Ilustrasi/ Net
Ilustrasi/ Net
KOMENTAR

BERKALI-kali Halimah dan keluarganya merasakan dahsyatnya kejadian luar biasa yang mengiringi kehadiran si kecil Nabi Muhammad. Sejauh ini, semua yang spektakuler itu menghadirkan banyak keberkahan, dan mendatangkan beragam keuntungan.

Lain ceritanya tatkala yang menimpa si anak yatim itu pembedahan dada, seketika itu Halimah sekeluarga menjadi gempar. Manusia paling canggih di masa itu pun belum mampu nalarnya menjangkau peristiwa demikian menakjubkan.

Faisal Ismail dalam bukunya Sejarah & Kebudayaan Islam Periode Klasik (Abad VII-XII M) (2017: 93) menceritakan, pada usia kira-kira empat tahun, Muhammad sering diajak oleh salah seorang anak Halimah bernama Abdullah untuk menggembala kambing bersama-sama. Menurut suatu riwayat, saat Muhammad dan Abdullah sedang menggembalakan kambing, Muhammad didatangi oleh dua orang laki-laki yang berpakaian serba putih yang diyakini keduanya adalah malaikat. Kedua orang laki-laki itu lalu membawa Muhammad ke suatu tempat, membedah dada beliau, dan membersihkannya dari segala kotoran yang ada di dalamnya.

Kisah pembedahan dada Nabi Muhammad di masa kecil cukup menggemparkan, terlebih bagi masyarakat di masa itu yang masih jahiliyah.

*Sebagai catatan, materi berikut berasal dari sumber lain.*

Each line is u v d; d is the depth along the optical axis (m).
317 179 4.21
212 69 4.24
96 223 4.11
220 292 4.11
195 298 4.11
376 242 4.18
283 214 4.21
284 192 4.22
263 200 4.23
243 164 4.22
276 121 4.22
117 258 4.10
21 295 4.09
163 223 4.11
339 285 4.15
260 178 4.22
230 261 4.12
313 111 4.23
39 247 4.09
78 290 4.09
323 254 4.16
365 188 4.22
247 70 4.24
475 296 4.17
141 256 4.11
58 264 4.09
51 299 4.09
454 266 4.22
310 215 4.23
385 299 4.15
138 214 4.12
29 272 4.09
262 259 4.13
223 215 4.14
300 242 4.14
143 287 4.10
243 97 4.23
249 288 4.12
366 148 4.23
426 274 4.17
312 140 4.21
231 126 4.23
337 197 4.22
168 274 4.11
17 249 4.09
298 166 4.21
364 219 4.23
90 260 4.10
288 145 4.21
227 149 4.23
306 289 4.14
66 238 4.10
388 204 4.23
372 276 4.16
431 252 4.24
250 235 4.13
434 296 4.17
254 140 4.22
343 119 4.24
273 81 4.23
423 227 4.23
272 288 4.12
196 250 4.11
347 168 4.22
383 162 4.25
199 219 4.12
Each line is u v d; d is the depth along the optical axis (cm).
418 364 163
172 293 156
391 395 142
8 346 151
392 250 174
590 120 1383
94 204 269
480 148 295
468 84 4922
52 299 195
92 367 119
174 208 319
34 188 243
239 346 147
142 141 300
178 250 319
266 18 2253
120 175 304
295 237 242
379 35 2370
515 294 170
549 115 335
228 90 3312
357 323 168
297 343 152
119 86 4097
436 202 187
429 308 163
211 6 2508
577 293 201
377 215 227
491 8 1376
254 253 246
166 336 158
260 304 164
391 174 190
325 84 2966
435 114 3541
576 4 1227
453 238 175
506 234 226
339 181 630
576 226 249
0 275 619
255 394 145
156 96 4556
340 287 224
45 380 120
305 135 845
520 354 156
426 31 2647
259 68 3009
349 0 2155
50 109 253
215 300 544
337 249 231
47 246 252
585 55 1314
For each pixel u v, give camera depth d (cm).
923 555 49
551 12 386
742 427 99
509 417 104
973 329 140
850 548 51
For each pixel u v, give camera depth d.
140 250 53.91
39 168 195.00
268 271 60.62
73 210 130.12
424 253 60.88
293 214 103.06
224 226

Hanya dengan kekuatan imanlah mereka dapat menerima kejadian yang demikian spektakuler. Lain halnya bagi manusia modern yang sedemikian canggih teknologi kedokterannya, dan mestinya lebih mudah bagi kita memahami kejadian hebat itu, mengingat di masa kini operasi sudah menjadi perkara biasa saja.

Pembedahan dada itu bertujuan membersihkan hati Rasulullah sejak dini, sehingga benar-benar suci dan tidak bisa lagi dimasuki oleh bisikan setan. Beliau dipelihara sejak kecil agar tidak ruang sedikit pun pada tubuhnya yang potensial dirasuki makhluk jahat tersebut. Disini pula terlihat betapa beliau benar-benar disiapkan lahir batin menjadi nabi sejak usia balita.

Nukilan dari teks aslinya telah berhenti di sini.